**** VORLIEGENDER TEXT ****
Fast niemand will Pommes: Tonnenweise Kartoffeln übrig

4.4.2020, 16:59 Uhr
Wegen der geringen Nachfrage nach Pommes könnten dieses Jahr laut Johann Graf, Kartoffelexperte beim Bayerischen Bauernverband, bis zu 50.000 Tonnen Kartoffeln übrig bleiben.

© dpa Wegen der geringen Nachfrage nach Pommes könnten dieses Jahr laut Johann Graf, Kartoffelexperte beim Bayerischen Bauernverband, bis zu 50.000 Tonnen Kartoffeln übrig bleiben.

Grund dafür sei das veränderte Konsumverhalten. Die Märkte würden sich verschieben, Pommes seien zum Beispiel kaum noch gefragt. "75 bis 80 Prozent der Pommesmenge wird außer Haus verzehrt, das fällt jetzt weg", sagt Graf.
****
_AUFGABE A_
Formulieren Sie den Absatz aus dem Text über die Kartoffeln, der mit „Grund dafür sei“ beginnt, kürzer und behalten Sie dabei seine wesentlichen Angaben bei.
Die nachstehenden Zeilen haben mit dem Text über die Kartoffeln nichts zu tun.
**** BEREITGESTELLTES MATERIAL ****
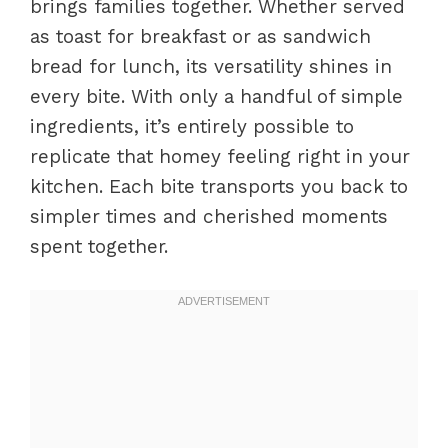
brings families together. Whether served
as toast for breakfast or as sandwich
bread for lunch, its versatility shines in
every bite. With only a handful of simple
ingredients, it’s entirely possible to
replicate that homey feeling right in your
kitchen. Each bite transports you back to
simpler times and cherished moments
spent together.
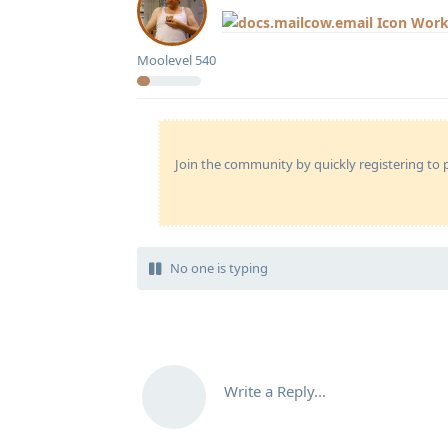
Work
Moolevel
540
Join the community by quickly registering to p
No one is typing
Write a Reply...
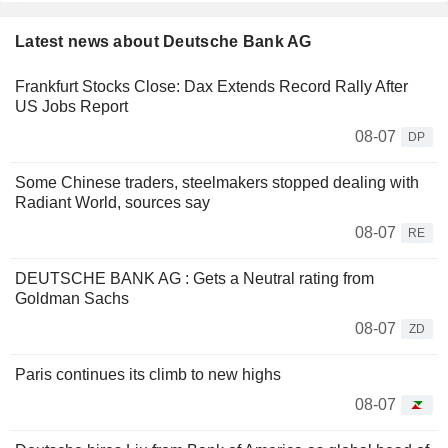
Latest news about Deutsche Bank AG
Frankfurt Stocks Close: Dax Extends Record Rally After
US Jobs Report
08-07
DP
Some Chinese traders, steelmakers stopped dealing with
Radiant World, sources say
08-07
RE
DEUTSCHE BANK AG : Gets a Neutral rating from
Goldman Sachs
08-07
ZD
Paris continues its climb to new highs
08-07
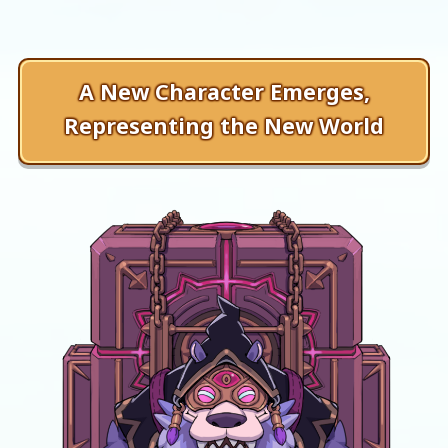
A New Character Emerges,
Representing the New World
****
_AUFGABE B_
Entnehmen Sie den Einträgen des Datensatzes oben, nicht dem Text über die Kartoffeln, wortgetreu die Zeilen vom Beginn der Einträge bis einschließlich der Zeile mit "Write a Reply...". Lassen Sie die Bilder in Ihrer Antwort weg.

_MUSTERLÖSUNG A_
Laut Graf liegt es am veränderten Konsumverhalten: Die Märkte verschieben sich, und Pommes sind kaum noch gefragt. 75 bis 80 Prozent der Pommes werden außer Haus verzehrt, und das fällt jetzt weg.

_MUSTERLÖSUNG B_
brings families together. Whether served
as toast for breakfast or as sandwich
bread for lunch, its versatility shines in
every bite. With only a handful of simple
ingredients, it’s entirely possible to
replicate that homey feeling right in your
kitchen. Each bite transports you back to
simpler times and cherished moments
spent together.
Work
Moolevel
540
Join the community by quickly registering to p
No one is typing
Write a Reply...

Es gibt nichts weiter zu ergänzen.